Attachment Type Modified Status Actions Submitter/CLA Status
testcase application/octet-stream None Karsten Bräckelmann [HasCLA]

Note You need to log in before you can comment on or make changes to this bug.
Description Karsten Bräckelmann 2010-05-28 18:30:11 UTC
"[...] is the textual parts of the message body; any non-text MIME
  parts are stripped [...]"  -- M::SA::Conf

The MUA happily will show the attached text based on the file name extension, but the bloody Content-Type prevents SA from treating it as a textual part of the message.

  Content-Type: application/octet-stream; name="foo.txt"

SA should treat the attached text just like any other textual part with a correct MIME Content-Type set, render it, use it for rules and Bayes, just like an MUA.
Comment 1 Kevin A. McGrail 2011-10-29 04:52:16 UTC
Can you add an example email in mbox format so I can test this in various MUAs?
Comment 2 Karsten Bräckelmann 2011-10-29 23:38:44 UTC
Created attachment 5001 [details]
Comment 3 Karsten Bräckelmann 2011-10-29 23:41:38 UTC
(In reply to comment #1)
> Can you add an example email in mbox format so I can test this in various MUAs?

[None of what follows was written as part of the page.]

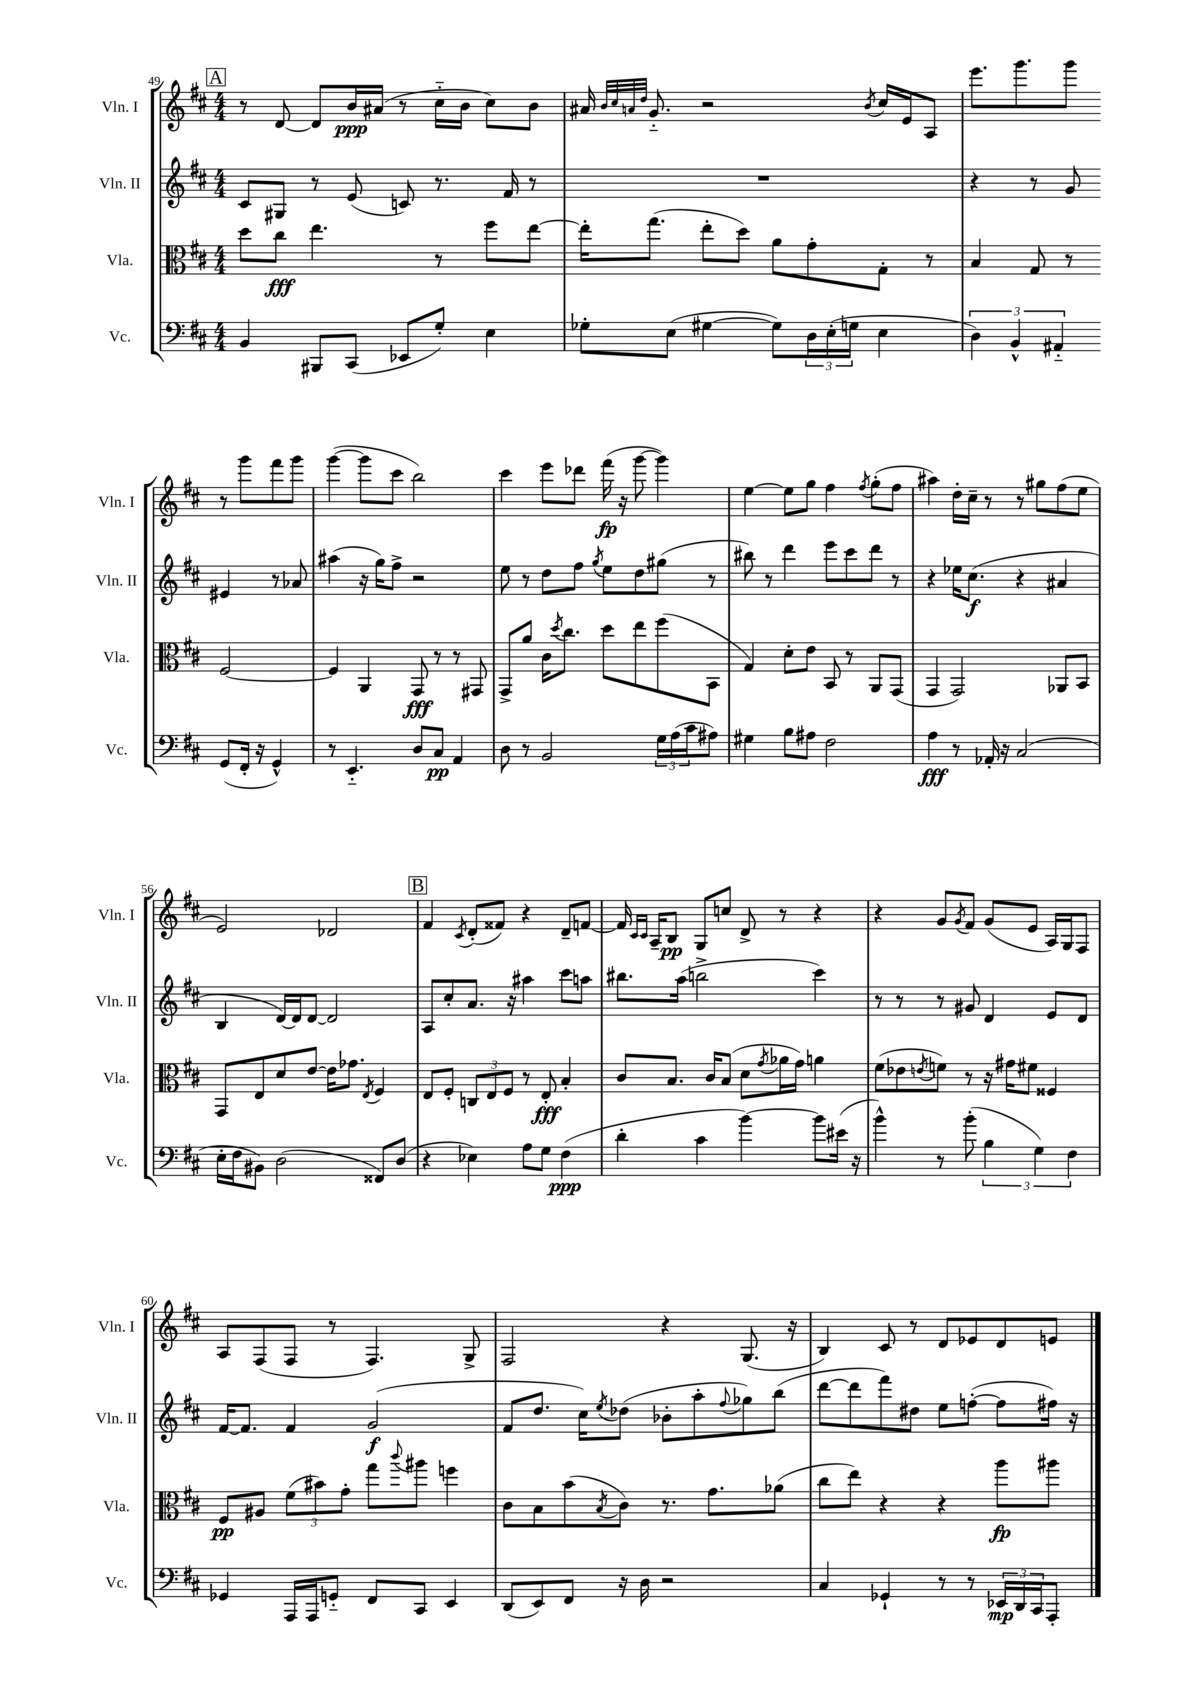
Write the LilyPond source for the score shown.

Sure, see attachment 5001 [details].

Testcase of two trivial multipart/mixed MIME messages, with a text/plain and application/octet-stream attachment respectively. Other than the second MIME part's Content-Type (and Subject), both messages are identical.

This masquerading technique is used by 419 scammers, to get the actual text past a content scanner. Body rules, as well as Bayes should be affected. The topic has been discussed on the users list a few times.

It appears MUAs in wide-spread use (and most likely web-mail interfaces, too) will happily show the content of the attachment based on the file extension or content sniffing, even with binary-indicating Content-Type.

Trivial testcase ad-hoc body rule:

  spamassassin --cf="body BUG_6439 /^Plain .*/" -D  < MSG
   2>&1 | grep BUG_6439

Only the text/plain variant will hit the body rule, and the debug output of that greedy regex match will print the actual payload line in full. The application/octet-stream variant will not hit that rule.
Comment 4 Rob Janssen 2012-09-27 18:46:43 UTC
Maybe new case (don't know if this is covered by what is written above):

Mime part like this:

Content-Type: application/octet-stream; name="Vordering.html"
Content-Transfer-Encoding: base64
Content-Disposition: attachment; filename="Vordering.html"

Message also has a textual part that says "please read the attachment" or similar.
The spam is in the html part that shows as an attachment in a mail program and when opened shows in a browser.
But the content of this base64 encoded part cannot be examined with rawbody or body patterns.